Pünktlich am Dienstag, den 28.09.2021 14.00 Uhr stehe ich in seinem Büro. Die Rollläden sind heruntergelassen, nur die Kerze auf dem Schreibtisch wirft spärliches Licht in den Raum. Es riecht nach Möbelpolitur.
„Professor Doktor Kenroth?! Hallo?! Sind Sie da?“
Ich erhalte keine Antwort und setze mich an den Schreibtisch. Er wird wohl gleich erscheinen, er ist zuverlässig. Auf seinem Schreibtisch herrscht großes Durcheinander. Das verwundert mich, war er bisher doch immer ein sehr ordnungsbewusster Mensch. Steuerunterlagen, Kassenbons, Notizzettel, Bußgeldbescheide, Rechnungen, Mahnbescheide, eine rot-schwarze Lesebrille, Kopfhörer, ein weinroter mit Goldornamenten verzierter Füllfederhalter, ein Locher, kleine Tintenfässchen, Stempelkissen, Stempel, USB- Stecker, Laptop und Kopfhörer. Außerhalb dieses Chaos´ steht ein Foto seiner Kinder, die ich nur schemenhaft im Halbdunkel erkenne. Daneben Staubwedel, die Schreibtischunterlage eines Bierproduzenten und ein Bluetoothlautsprecher.
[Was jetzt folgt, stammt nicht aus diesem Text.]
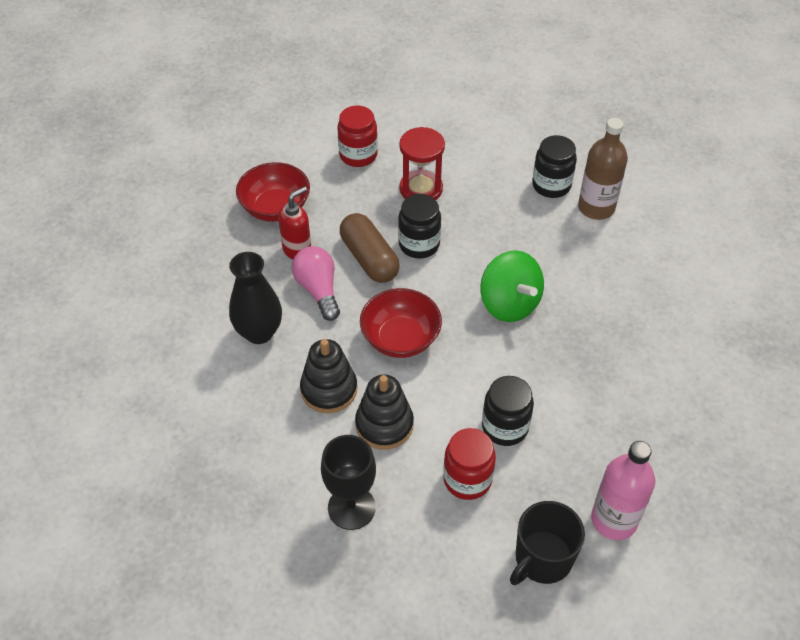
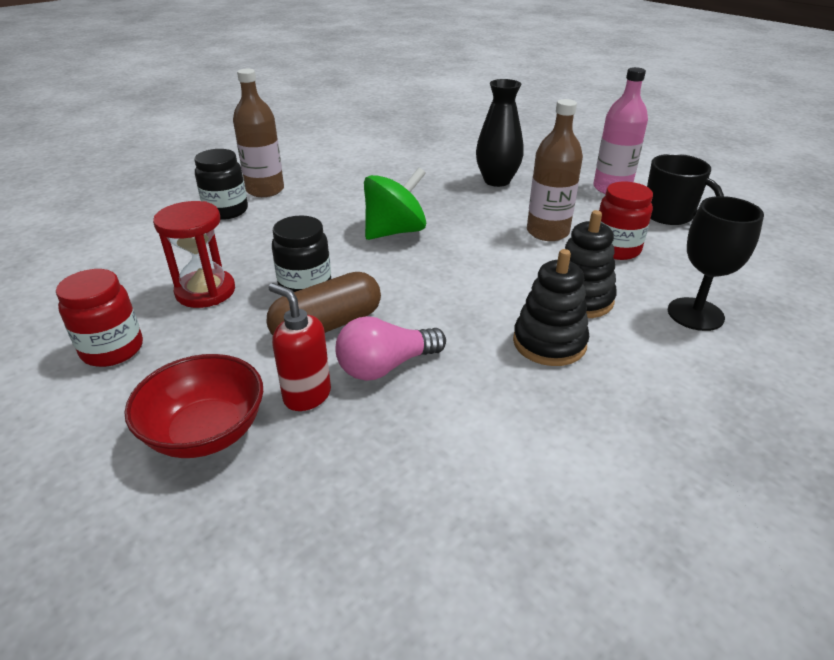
camera: 95 degrees left, 15 degrees down
(259, 332) = (474, 419): black vase -> black vase (497, 181)
(400, 339) = (456, 294): red bowl -> none
(505, 427) = (547, 232): black jar -> brown bottle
Ein Luftzug, die Kerze flackert.
„Schattenthemen, mein Lieber, Schattenthemen!“
Ich fahre hoch, mein Herz rast.
„Herr Professor?!“
„Ähem, Professor Doktor Kenroth, ja?!“
„Professor Doktor Kenroth? Wo sind Sie?“
Ich will zum Lichtschalter.
„Nein, mein Lieber! Setzen Sie sich wieder, ja?!“
„Aber ich wollte nur Licht... .“
„Setzen Sie sich!“
Seinem Tonfall nach duldet er keinen Widerspruch und so setze ich mich.
„Was sagten Sie doch gleich?“
„Schattenthemen, mein Lieber.“
„Was soll das bedeuten: Schattenthemen?“
„Nun, das ist ganz einfach: Nennen Sie mir das Datum unseres letzten Interviews.“
„Das war der 21.09.2021. Warum?“
Der Professor atmet hörbar aus.
„Nehmen Sie die Quersumme.“
Ich rechne kurz nach.
„17, die Quersumme ist 17.“
„Gut. 17 ist unsere Basis. Wir sehen uns jeden Dienstag. Die sieben Tage zwischen den Treffen stellen für uns eine Zeiteinheit dar. Also rechnen sie zur 17 die 1, also eine Zeiteinheit, hinzu.“
„Worauf wollen Sie hinaus?“
„Rechnen Sie!“
„Gut, also 18.“
„Eben, mein Lieber. Deshalb die Kerze: 18 –  Schattenthemen.“
Ich begreife nicht. Hinter mir im Dunkel Schritte und schon taucht er auf und setzt sich in seinen Ledersessel. Er deutet auf die Kerze.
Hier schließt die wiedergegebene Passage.